CCDR Algarve defends consensus to manage water and study new ideas

CCDR ALGARVE DEFENDS CONSENSUS TO MANAGE WATER AND STUDY NEW IDEASThe president of the Algarve Regional Coordination and Development Commission (CCDR) today highlighted the need “to have consensus” with all entities to manage water in the region and study the feasibility of new abstractions.

“We need to work together, find consensus between political decision-makers, different entities and economic sectors, because the issue of water is strategic for the Algarve” said José Apolinário to the Lusa news agency.

According to the official, “the priority, at this moment, is to implement in the coming years [until 2029]” the approximately 340 million euros of European funds “that are available to the region” for the water efficiency plan.

Of this amount, 240 million euros are from the Recovery and Resilience Plan (PRR), which must be implemented at the beginning of 2026, with a further 100 million euros for the urban water cycle and rising water, which result from the Portugal2030, which must be implemented by 2029.

“We need the desalination plant, the capture of water from Pomarão, the feasibility study of the Foupana dam, in the municipality of Castro Marim, and after these projects are completed we need a possible connection between Alqueva and Odeleite”, he pointed out. 

José Apolinário also pointed out that the eventual transfer of water from the Alqueva dam (Alentejo) to the Odeleite dam (Algarve), “is not a transfer, but rather a transfer, because it is done within the same river basin”.

“It is a scenario that cannot be dismissed and must be put on the table alongside the construction of the Foupana dam.
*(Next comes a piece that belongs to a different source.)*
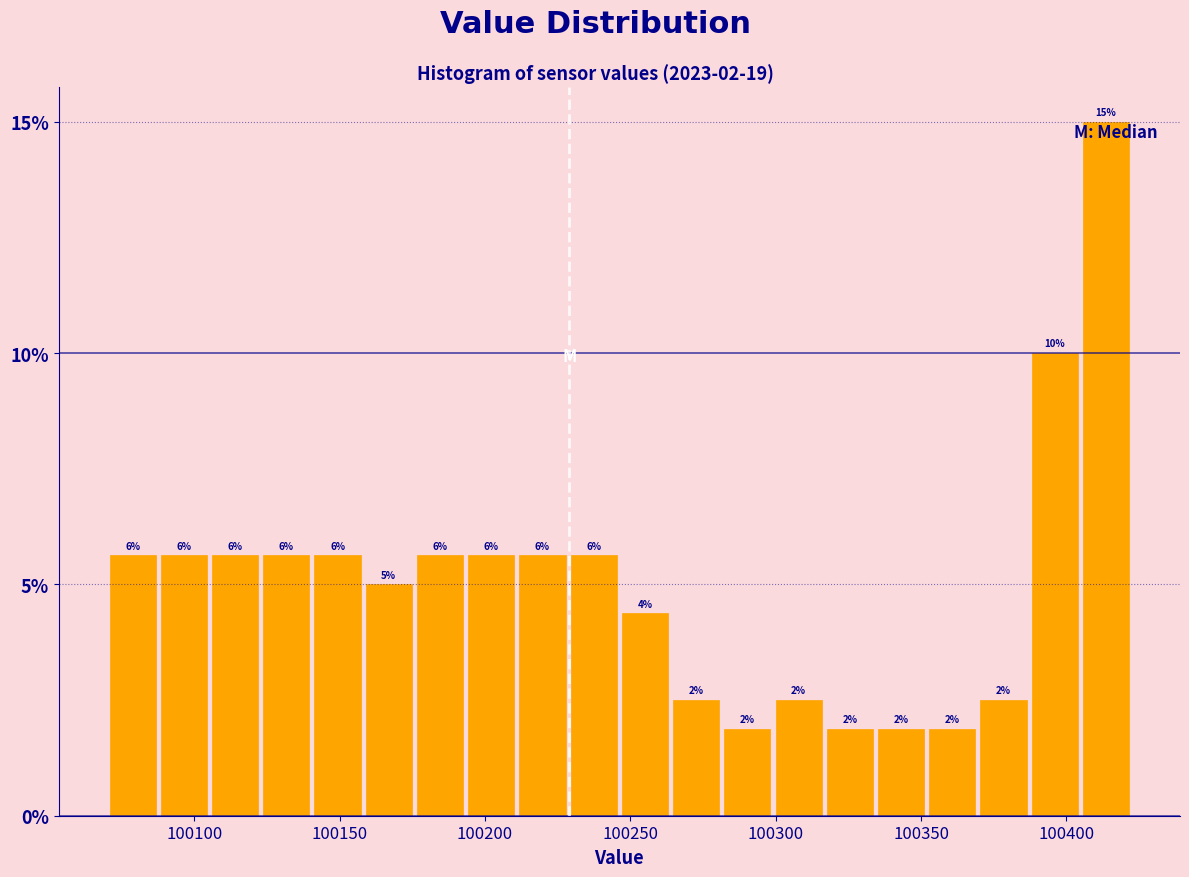

Around what value on the x-axis is the tallest bar? Give the approximate position of its centre, as read against the axis.

100415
But it will always be a scenario to consider after PRR”, he highlighted.

The president of the Algarve CCDR reinforced that the connection between the two dams, a distance of around 70 kilometers, “will be an option that will have to be considered in the future for agricultural purposes”.
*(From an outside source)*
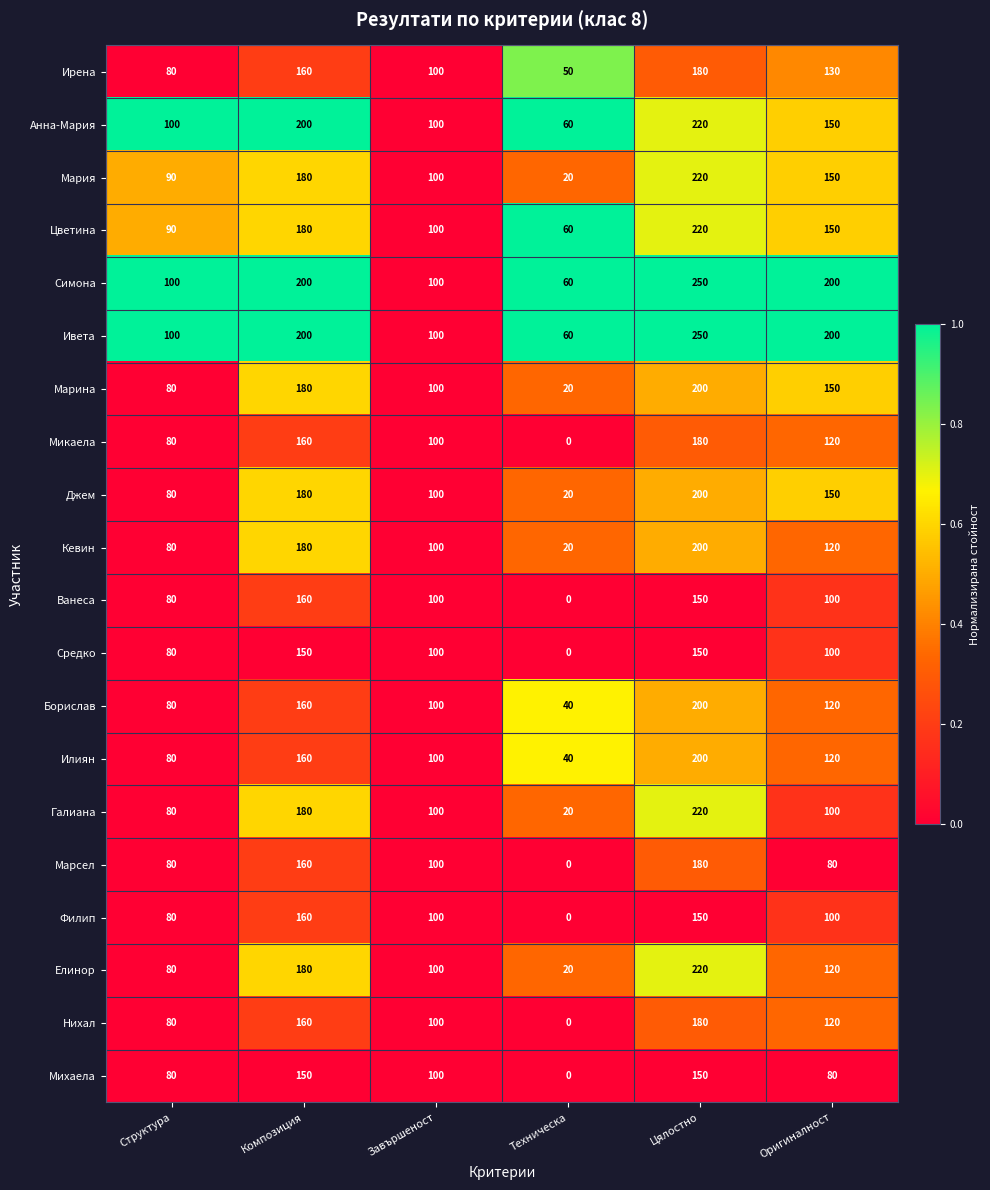

True or false: Цветина has a value of 171 at Завършеност.

False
According to José Apolinário, the connection between the two dams “may be technically viable, although it is work that needs to be studied, as well as its economic impact”.
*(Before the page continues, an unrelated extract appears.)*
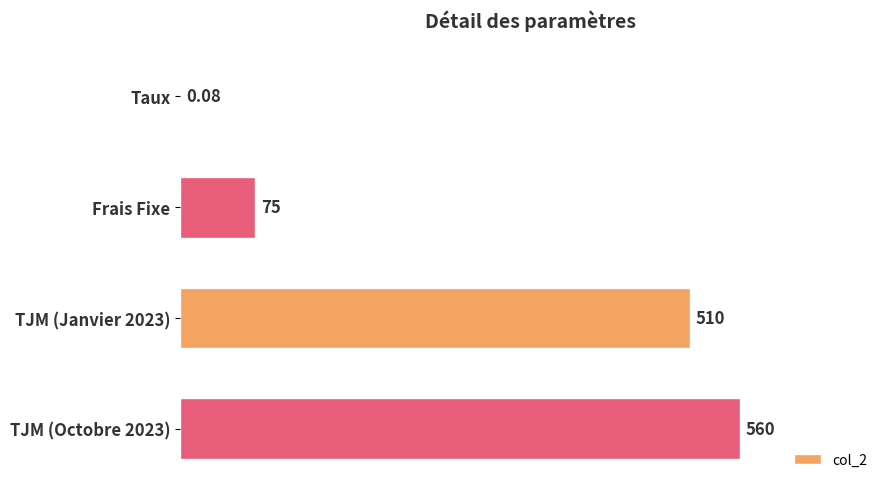

What is the sum of all values?

1145.1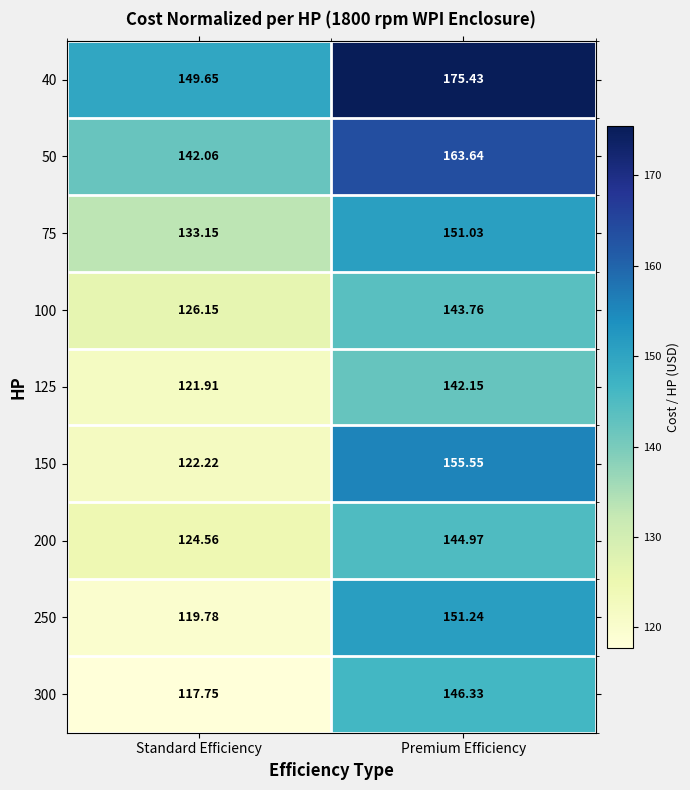

Which category has the highest value across all series?

Premium Efficiency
Asked about a possible transfer of water from the North to the South, a solution that has long been discussed as a way of mitigating water scarcity in the South of the country, the president of the CCDR of the Algarve recalled that "from the point of view of environmental legislation, there is a criticism saying that they violate directives and will create an additional problem for the country”.

The Algarve and Alentejo are the regions most affected by drought in Portugal, with precipitation levels well below the average of recent decades.